### Required work
Arrange everything from the start of the material down to the line containing "height: 828" as a JSON list of strings with one string per line, skipping blank lines. Leave the pictures out of the answer.

(Saved data entries)
------------------------------------------------------------------------

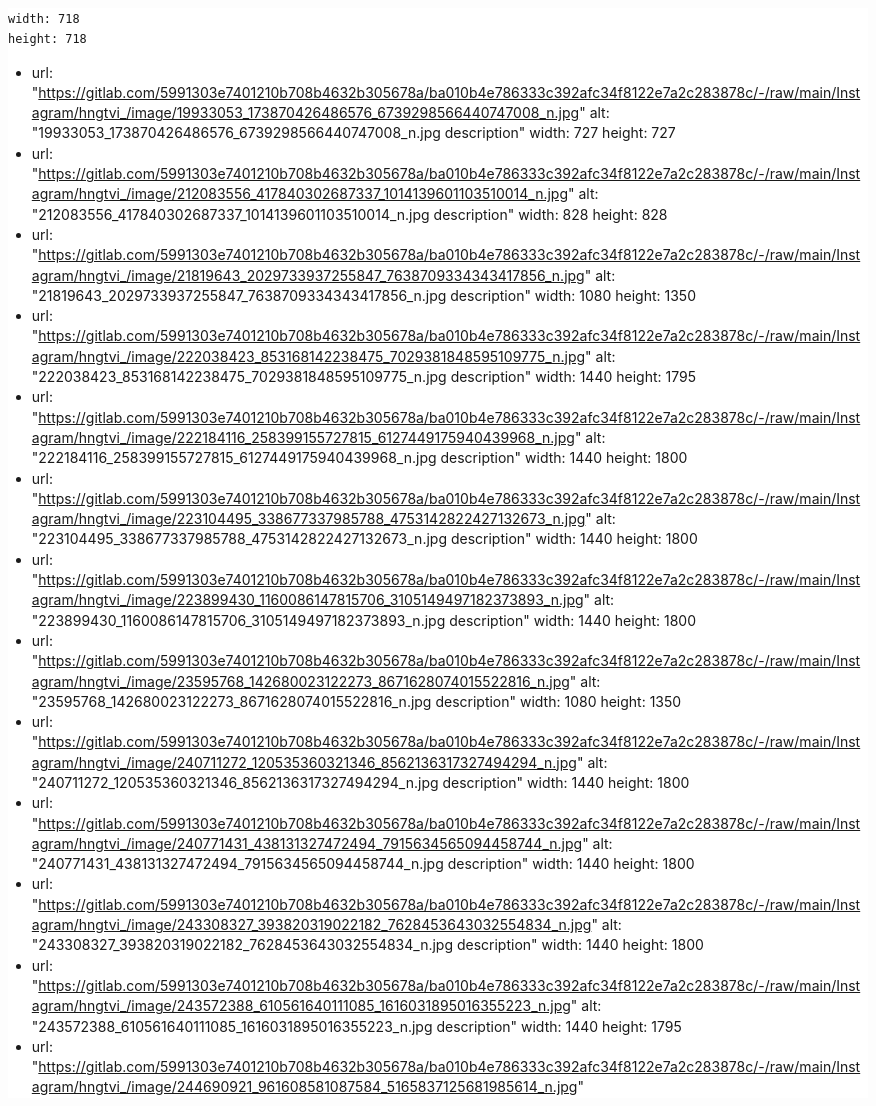     width: 718
    height: 718
  - url: "https://gitlab.com/5991303e7401210b708b4632b305678a/ba010b4e786333c392afc34f8122e7a2c283878c/-/raw/main/Instagram/hngtvi_/image/19933053_173870426486576_6739298566440747008_n.jpg"
    alt: "19933053_173870426486576_6739298566440747008_n.jpg description"
    width: 727
    height: 727
  - url: "https://gitlab.com/5991303e7401210b708b4632b305678a/ba010b4e786333c392afc34f8122e7a2c283878c/-/raw/main/Instagram/hngtvi_/image/212083556_417840302687337_1014139601103510014_n.jpg"
    alt: "212083556_417840302687337_1014139601103510014_n.jpg description"
    width: 828
    height: 828
  - url: "https://gitlab.com/5991303e7401210b708b4632b305678a/ba010b4e786333c392afc34f8122e7a2c283878c/-/raw/main/Instagram/hngtvi_/image/21819643_2029733937255847_7638709334343417856_n.jpg"
    alt: "21819643_2029733937255847_7638709334343417856_n.jpg description"
    width: 1080
    height: 1350
  - url: "https://gitlab.com/5991303e7401210b708b4632b305678a/ba010b4e786333c392afc34f8122e7a2c283878c/-/raw/main/Instagram/hngtvi_/image/222038423_853168142238475_7029381848595109775_n.jpg"
    alt: "222038423_853168142238475_7029381848595109775_n.jpg description"
    width: 1440
    height: 1795
  - url: "https://gitlab.com/5991303e7401210b708b4632b305678a/ba010b4e786333c392afc34f8122e7a2c283878c/-/raw/main/Instagram/hngtvi_/image/222184116_258399155727815_6127449175940439968_n.jpg"
    alt: "222184116_258399155727815_6127449175940439968_n.jpg description"
    width: 1440
    height: 1800
  - url: "https://gitlab.com/5991303e7401210b708b4632b305678a/ba010b4e786333c392afc34f8122e7a2c283878c/-/raw/main/Instagram/hngtvi_/image/223104495_338677337985788_4753142822427132673_n.jpg"
    alt: "223104495_338677337985788_4753142822427132673_n.jpg description"
    width: 1440
    height: 1800
  - url: "https://gitlab.com/5991303e7401210b708b4632b305678a/ba010b4e786333c392afc34f8122e7a2c283878c/-/raw/main/Instagram/hngtvi_/image/223899430_1160086147815706_3105149497182373893_n.jpg"
    alt: "223899430_1160086147815706_3105149497182373893_n.jpg description"
    width: 1440
    height: 1800
  - url: "https://gitlab.com/5991303e7401210b708b4632b305678a/ba010b4e786333c392afc34f8122e7a2c283878c/-/raw/main/Instagram/hngtvi_/image/23595768_142680023122273_8671628074015522816_n.jpg"
    alt: "23595768_142680023122273_8671628074015522816_n.jpg description"
    width: 1080
    height: 1350
  - url: "https://gitlab.com/5991303e7401210b708b4632b305678a/ba010b4e786333c392afc34f8122e7a2c283878c/-/raw/main/Instagram/hngtvi_/image/240711272_120535360321346_8562136317327494294_n.jpg"
    alt: "240711272_120535360321346_8562136317327494294_n.jpg description"
    width: 1440
    height: 1800
  - url: "https://gitlab.com/5991303e7401210b708b4632b305678a/ba010b4e786333c392afc34f8122e7a2c283878c/-/raw/main/Instagram/hngtvi_/image/240771431_438131327472494_7915634565094458744_n.jpg"
    alt: "240771431_438131327472494_7915634565094458744_n.jpg description"
    width: 1440
    height: 1800
  - url: "https://gitlab.com/5991303e7401210b708b4632b305678a/ba010b4e786333c392afc34f8122e7a2c283878c/-/raw/main/Instagram/hngtvi_/image/243308327_393820319022182_7628453643032554834_n.jpg"
    alt: "243308327_393820319022182_7628453643032554834_n.jpg description"
    width: 1440
    height: 1800
  - url: "https://gitlab.com/5991303e7401210b708b4632b305678a/ba010b4e786333c392afc34f8122e7a2c283878c/-/raw/main/Instagram/hngtvi_/image/243572388_610561640111085_1616031895016355223_n.jpg"
    alt: "243572388_610561640111085_1616031895016355223_n.jpg description"
    width: 1440
    height: 1795
  - url: "https://gitlab.com/5991303e7401210b708b4632b305678a/ba010b4e786333c392afc34f8122e7a2c283878c/-/raw/main/Instagram/hngtvi_/image/244690921_961608581087584_5165837125681985614_n.jpg"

------------------------------------------------------------------------

### Solved exercise
[
  "     width: 718",
  "    height: 718",
  "  - url: \"https://gitlab.com/5991303e7401210b708b4632b305678a/ba010b4e786333c392afc34f8122e7a2c283878c/-/raw/main/Instagram/hngtvi_/image/19933053_173870426486576_6739298566440747008_n.jpg\"",
  "    alt: \"19933053_173870426486576_6739298566440747008_n.jpg description\"",
  "    width: 727",
  "    height: 727",
  "  - url: \"https://gitlab.com/5991303e7401210b708b4632b305678a/ba010b4e786333c392afc34f8122e7a2c283878c/-/raw/main/Instagram/hngtvi_/image/212083556_417840302687337_1014139601103510014_n.jpg\"",
  "    alt: \"212083556_417840302687337_1014139601103510014_n.jpg description\"",
  "    width: 828",
  "    height: 828"
]